I walked across the road, through part of a harvested sorghum field, and saw that they were standing on a tarp and threshing a pile of sorghum heads -- separating the small round grains from the stalk. Still in unison, they drew the wooden knobkerries high and brought them down. Smash.
They also sang. A couple women and a handful of girls stood nearby also watching the men, so I asked one of the girls what the men were singing about. “It's not clear,” she said. Men in Lesotho working in the fields or herding animals always sang, and they always sang like that: deeply and in mumbles so you couldn't understand the words.

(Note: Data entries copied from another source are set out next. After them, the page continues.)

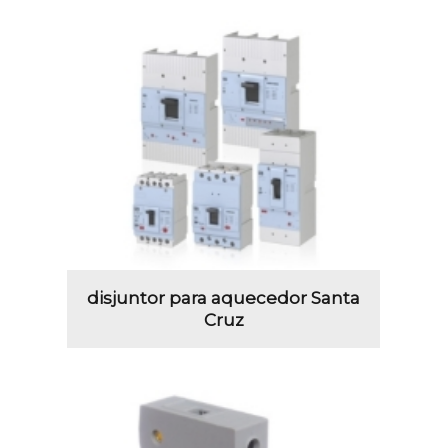
disjuntor para aquecedor Santa
Cruz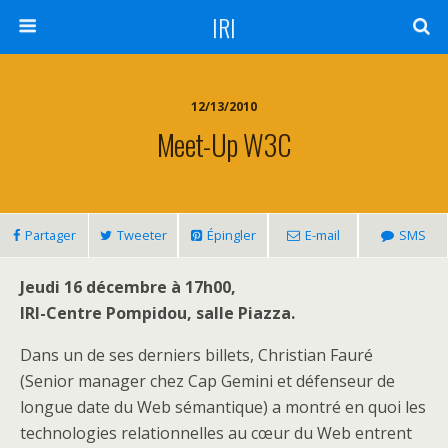
IRI
12/13/2010
Meet-Up W3C
Partager
Tweeter
Épingler
E-mail
SMS
Jeudi 16 décembre à 17h00,
IRI-Centre Pompidou, salle Piazza.
Dans un de ses derniers billets, Christian Fauré
(Senior manager chez Cap Gemini et défenseur de
longue date du Web sémantique) a montré en quoi les
technologies relationnelles au cœur du Web entrent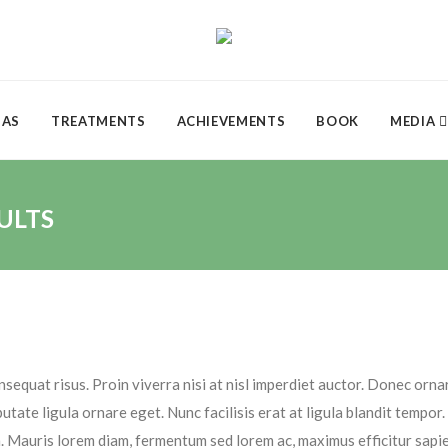
DAS
TREATMENTS
ACHIEVEMENTS
BOOK
MEDIA
ULTS
sequat risus. Proin viverra nisi at nisl imperdiet auctor. Donec ornare
tate ligula ornare eget. Nunc facilisis erat at ligula blandit tempor
m. Mauris lorem diam, fermentum sed lorem ac, maximus efficitur sap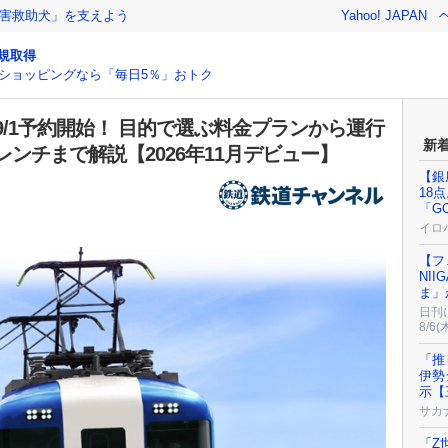
害救助犬」を支えよう
Yahoo! JAPAN
規取得
ショッピングなら「毎日5％」おトク
/1予約開始！ 目的で選ぶ料金プランから運行
新
ンチまで解説【2026年11月デビュー】
【銀
18
「GO
イロ
【フ
NI
ま」
日刊
8/6(
「推
伊勢
示【
サカ
「Z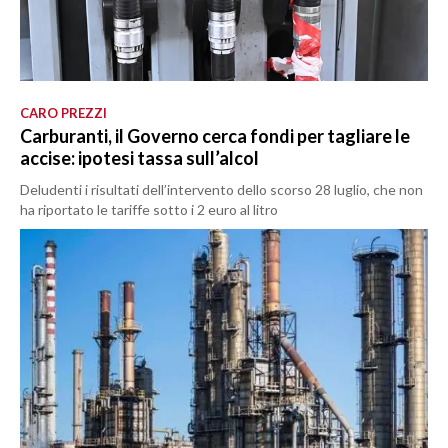
CARO PREZZI
Carburanti, il Governo cerca fondi per tagliare le
accise: ipotesi tassa sull’alcol
Deludenti i risultati dell’intervento dello scorso 28 luglio, che non
ha riportato le tariffe sotto i 2 euro al litro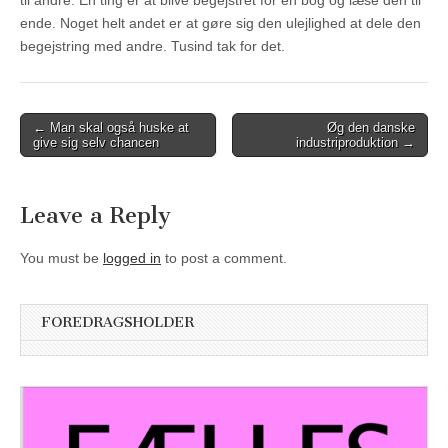
til andre. En ting er at blive begejstret for en bog og læse den til
ende. Noget helt andet er at gøre sig den ulejlighed at dele den
begejstring med andre. Tusind tak for det.
Post
← Man skal også huske at
Øg den danske
give sig selv chancen
industriproduktion →
navigation
Leave a Reply
You must be
logged in
to post a comment.
FOREDRAGSHOLDER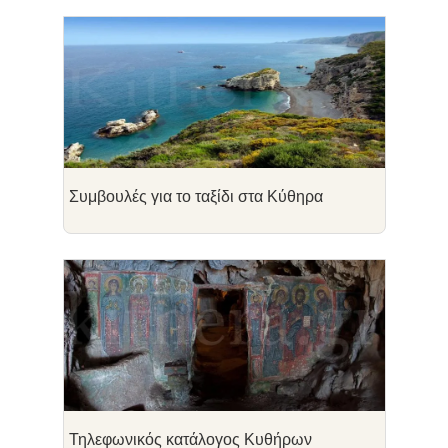
Συμβουλές για το ταξίδι στα Κύθηρα
Τηλεφωνικός κατάλογος Κυθήρων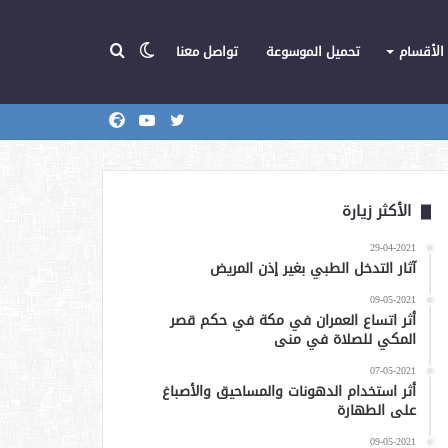
الوضع
بحث
الأقسام
تحميل الموسوعة
تواصل معنا
تويتر
يوتيوب
المركز
عن
المظلم
الأكثر زيارة
29-04-2021
آثار التدخل الطبي بغير إذن المريض
09-05-2021
أثر اتساع العمران في مكة في حكم قصر
المكي للصلاة في منى
07-05-2021
أثر استخدام الدهونات والمساحيق والأصباغ
على الطهارة
09-05-2021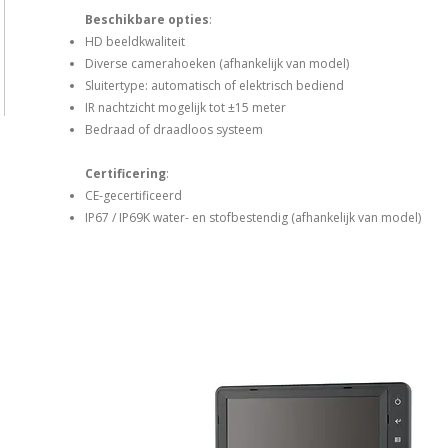
Beschikbare opties
:
HD beeldkwaliteit
Diverse camerahoeken (afhankelijk van model)
Sluitertype: automatisch of elektrisch bediend
IR nachtzicht mogelijk tot ±15 meter
Bedraad of draadloos systeem
Certificering
:
CE-gecertificeerd
IP67 / IP69K water- en stofbestendig (afhankelijk van model)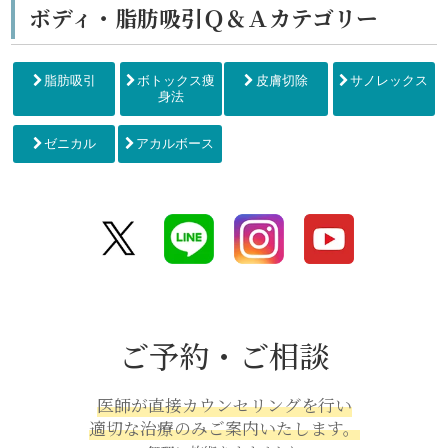
ボディ・脂肪吸引Ｑ＆Ａカテゴリー
脂肪吸引
ボトックス痩
皮膚切除
サノレックス
身法
ゼニカル
アカルボース
ご予約・ご相談
医師が直接カウンセリングを行い
適切な治療のみご案内いたします。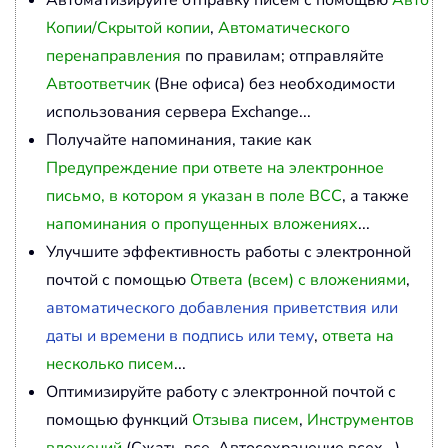
Автоматизируйте отправку писем с помощью
Авто
Копии/Скрытой копии
,
Автоматического
перенаправления
по правилам; отправляйте
Автоответчик
(Вне офиса) без необходимости
использования сервера Exchange...
Получайте напоминания, такие как
Предупреждение при ответе на электронное
письмо, в котором я указан в поле BCC
, а также
напоминания о пропущенных вложениях
...
Улучшите эффективность работы с электронной
почтой с помощью
Ответа (всем) с вложениями
,
автоматического добавления приветствия или
даты и времени в подпись или тему
,
ответа на
несколько писем
...
Оптимизируйте работу с электронной почтой с
помощью функций
Отзыва писем
,
Инструментов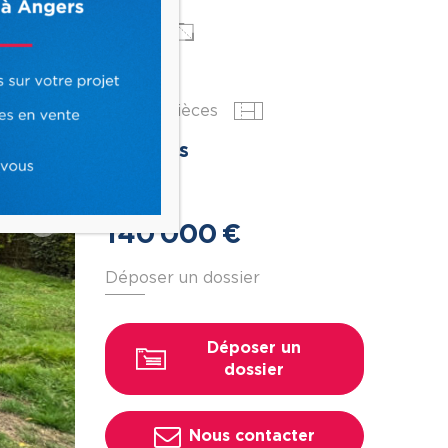
Surface
2
90 m
Nbr de pièces
5 pièces
Prix
140
000
€
Suivant
Déposer un dossier
Déposer un
dossier
Nous contacter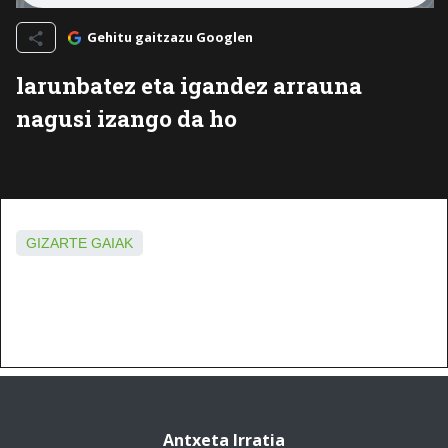
Gehitu gaitzazu Googlen
larunbatez eta igandez arrauna
nagusi izango da ho
GIZARTE GAIAK
Antxeta Irratia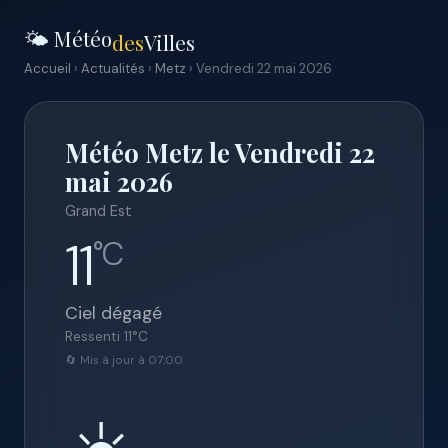
🌤️ Météo
des
Villes
Accueil
›
Actualités
›
Metz
› Vendredi 22 mai 2026
Météo Metz le Vendredi 22
mai 2026
Grand Est
11
°C
Ciel dégagé
Ressenti
11
°C
🔄 Mis à jour à 07:00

They were in such a rhythm that they paid no attention to the foreigner now watching them. I stared at the pile of sorghum heads convulse under their knobkerrie blows, I looked at the faces of the men covered in masks and scarves, and I floated off into a zone where I recalled the pleasures of the simple rural life I had experienced in Tsoeneng, where you worked to create food, then you ate it, you worked to create more, and then you ate it. The cycle seemed like it would get monotonous, but it never had for me. I missed it, and I was happy to be surrounded by fields again.
I continued to strain to hear the words of their song. Finally, I asked the girl next to me again, “I think I hear them say: 'Ua e bona khosi ea Majeremane.'” She said that now she heard the same thing.
The men put down their knobkerries for a rest and one of them said to me, “You see how we thresh sorghum with the knobkerries?”
“Yes, and I like your song. Are the words: 'You see the king of the Germans'?”
He laughed. “That's right. Today we are supporting Germany, as they have a game against Spain.”
The nearest village was a mile or two away, and I doubted it even had electricity. “Where do you watch the soccer?”
“In the village down there, there is a TV.”
While I had watched their labor and fallen into nostalgia about the simple rural life of the Lesotho countryside, they had been singing in support of the Germans in the FIFA World Cup. This event knew no limits.